Hence if in any work the women are found to be well and sympathetically drawn, while the men are mechanical and by comparison perfunctorily treated, it is, I imagine, safe to infer that the writer is a woman; and the converse holds good with man. Man and woman never fully understand one another save, perhaps, during courtship and honeymoon, and as a man understands man more fully than a woman can do, so does a woman, woman. Granted, it is the delight of either sex to understand the other as fully as it can, and those who succeed most in this respect are the best and happiest whether men or women; but do what we may the barriers can never be broken down completely, and each sex will dwell mainly, though not, of course, exclusively, within its own separate world.
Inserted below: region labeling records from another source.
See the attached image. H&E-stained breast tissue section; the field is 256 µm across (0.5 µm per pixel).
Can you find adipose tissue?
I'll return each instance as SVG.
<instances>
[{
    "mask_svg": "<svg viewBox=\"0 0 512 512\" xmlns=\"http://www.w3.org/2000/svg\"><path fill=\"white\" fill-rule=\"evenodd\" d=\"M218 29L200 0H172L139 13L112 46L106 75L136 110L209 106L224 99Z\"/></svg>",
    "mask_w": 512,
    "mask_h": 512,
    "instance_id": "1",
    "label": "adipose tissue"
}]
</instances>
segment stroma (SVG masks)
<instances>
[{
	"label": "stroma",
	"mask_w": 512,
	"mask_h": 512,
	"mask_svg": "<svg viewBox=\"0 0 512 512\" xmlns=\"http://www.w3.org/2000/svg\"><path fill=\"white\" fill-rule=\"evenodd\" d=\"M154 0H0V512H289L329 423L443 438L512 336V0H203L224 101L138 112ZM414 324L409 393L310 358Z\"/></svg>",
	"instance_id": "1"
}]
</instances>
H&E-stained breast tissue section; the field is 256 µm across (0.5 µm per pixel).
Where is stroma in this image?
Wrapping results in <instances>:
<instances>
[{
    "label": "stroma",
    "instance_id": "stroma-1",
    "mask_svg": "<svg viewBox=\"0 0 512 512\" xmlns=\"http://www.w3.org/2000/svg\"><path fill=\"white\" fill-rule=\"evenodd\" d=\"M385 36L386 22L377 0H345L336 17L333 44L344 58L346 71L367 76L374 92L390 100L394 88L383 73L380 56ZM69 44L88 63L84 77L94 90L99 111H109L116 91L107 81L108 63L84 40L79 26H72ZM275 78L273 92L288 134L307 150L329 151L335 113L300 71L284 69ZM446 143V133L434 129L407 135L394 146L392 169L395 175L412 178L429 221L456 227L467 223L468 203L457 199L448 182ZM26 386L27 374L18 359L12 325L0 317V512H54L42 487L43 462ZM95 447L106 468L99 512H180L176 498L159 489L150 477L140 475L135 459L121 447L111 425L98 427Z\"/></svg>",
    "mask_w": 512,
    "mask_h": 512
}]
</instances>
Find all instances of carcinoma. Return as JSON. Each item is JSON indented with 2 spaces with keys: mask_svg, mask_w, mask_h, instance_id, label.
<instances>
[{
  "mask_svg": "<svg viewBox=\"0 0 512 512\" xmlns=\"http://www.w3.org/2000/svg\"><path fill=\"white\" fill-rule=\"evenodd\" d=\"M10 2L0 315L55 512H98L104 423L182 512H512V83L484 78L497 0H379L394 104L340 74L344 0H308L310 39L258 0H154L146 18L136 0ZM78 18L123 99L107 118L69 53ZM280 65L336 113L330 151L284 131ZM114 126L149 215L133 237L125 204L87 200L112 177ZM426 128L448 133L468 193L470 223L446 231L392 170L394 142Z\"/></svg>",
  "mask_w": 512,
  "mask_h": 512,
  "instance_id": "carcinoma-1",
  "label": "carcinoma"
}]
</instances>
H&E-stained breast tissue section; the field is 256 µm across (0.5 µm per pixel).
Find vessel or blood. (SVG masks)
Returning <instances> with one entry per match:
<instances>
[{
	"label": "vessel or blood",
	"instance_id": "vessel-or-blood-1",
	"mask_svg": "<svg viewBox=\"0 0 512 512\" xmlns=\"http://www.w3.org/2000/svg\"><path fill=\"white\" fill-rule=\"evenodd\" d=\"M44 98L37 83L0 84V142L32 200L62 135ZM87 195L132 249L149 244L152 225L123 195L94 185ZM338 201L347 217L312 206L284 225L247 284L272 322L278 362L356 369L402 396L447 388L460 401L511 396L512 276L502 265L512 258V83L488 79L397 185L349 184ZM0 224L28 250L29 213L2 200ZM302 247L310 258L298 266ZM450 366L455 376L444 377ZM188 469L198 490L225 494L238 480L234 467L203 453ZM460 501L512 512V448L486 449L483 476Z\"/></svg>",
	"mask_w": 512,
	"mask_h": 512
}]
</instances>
When, moreover, we come to think of it, it is not desirable that they should be broken down, for it is on their existence that much of the attraction of either sex to the other depends.
Men seem unable to draw women at all without either laughing at them or caricaturing them; and so, perhaps, a woman never draws a man so felicitously as when she is making him ridiculous. If she means to make him so she is certain to succeed; if she does not mean it she will succeed more surely still. Either sex, in fact, can caricature the other delightfully, and certainly no writer has ever shown more completely than the writer of the Odyssey has done that, next to the glorification of woman, she considers man's little ways and weaknesses to be the fittest theme on which her genius can be displayed. But I doubt whether any writer in the whole range of literature (excepting, I suppose, Shakspeare) has succeeded in drawing a full length, life-sized, serious portrait of a member of the sex opposite to the writer's own.
It is admitted on all hands that the preponderance of interest in the Iliad is on the side of man, and in the Odyssey on that of woman. Women in the Iliad are few in number and rarely occupy the stage. True, the goddesses play important parts, but they are never taken seriously.
Shelley, again, speaking of the "perpetually increasing magnificence of the last seven books" of the Iliad, says, "The Odyssey is sweet, but there is nothing like this."[1] The writer of the Odyssey is fierce as a tigress at times, but the feeling of the poem is on the whole exactly what Shelley says it is. Strength is felt everywhere even in the tenderest passages of the Iliad, but it is sweetness rather than strength that fascinates us throughout the Odyssey. It is the charm of a woman not of a man.
So, again, to quote a more recent authority, Mr. Gladstone in his work on Homer already referred to, says (p. 28):—
It is rarely in the Iliad that grandeur or force give way to allow the exhibition of domestic affection. Conversely, in the Odyssey the family life supplies the tissue into which is woven the thread of the poem.
Any one who is familiar with the two poems must know that what Mr. Gladstone has said is true; and he might have added, not less truly, that when there is any exhibition of domestic life and affection in the Iliad the men are dominant, and the women are under their protection, whereas throughout the Odyssey it is the women who are directing, counselling, and protecting the men.
Who are the women in the Odyssey? There is Minerva, omnipresent at the elbows of Ulysses and Telemachus to keep them straight and alternately scold and flatter them. In the Iliad she is a great warrior but she is no woman: in the Odyssey she is a great woman but no warrior; we have, of course, Penelope—masterful nearly to the last and tossed off to the wings almost from the moment that she has ceased to be so; Euryclea, the old servant, is quite a match for Telemachus, "do not find fault, child," she says to him, "when there is no one to find fault with" (xx. 135). Who can doubt that Helen is master in the house of Menelaus—of whom all she can say in praise is that he is "not deficient either in person or understanding" (iv. 264)? Idothea in Book iv. treats Menelaus de haut en bas, all through the Proteus episode. She is good to him and his men, but they must do exactly what she tells them, and she evidently enjoys "running" them,—for I can think of no apter word. Calypso is the master mind, not Ulysses; and, be it noted, that neither she nor Circe seem to have a manservant on their premises. I was at an inn once and asked the stately landlady if I could see the landlord. She bridled up and answered, "We have no landlord, sir, in this house; I cannot see what use a man is in a hotel except to clean boots and windows." There spoke Circe and Calypso, but neither of them seem to have made even this much exception in man's favour.
Let the reader ask any single ladies of his acquaintance, who live in a house of their own, whether they prefer being waited upon by men or by women, and I shall be much surprised if he does not find that they generally avoid having a man about the house at all—gardeners of course excepted. But then the gardener generally has a wife, and a house of his own.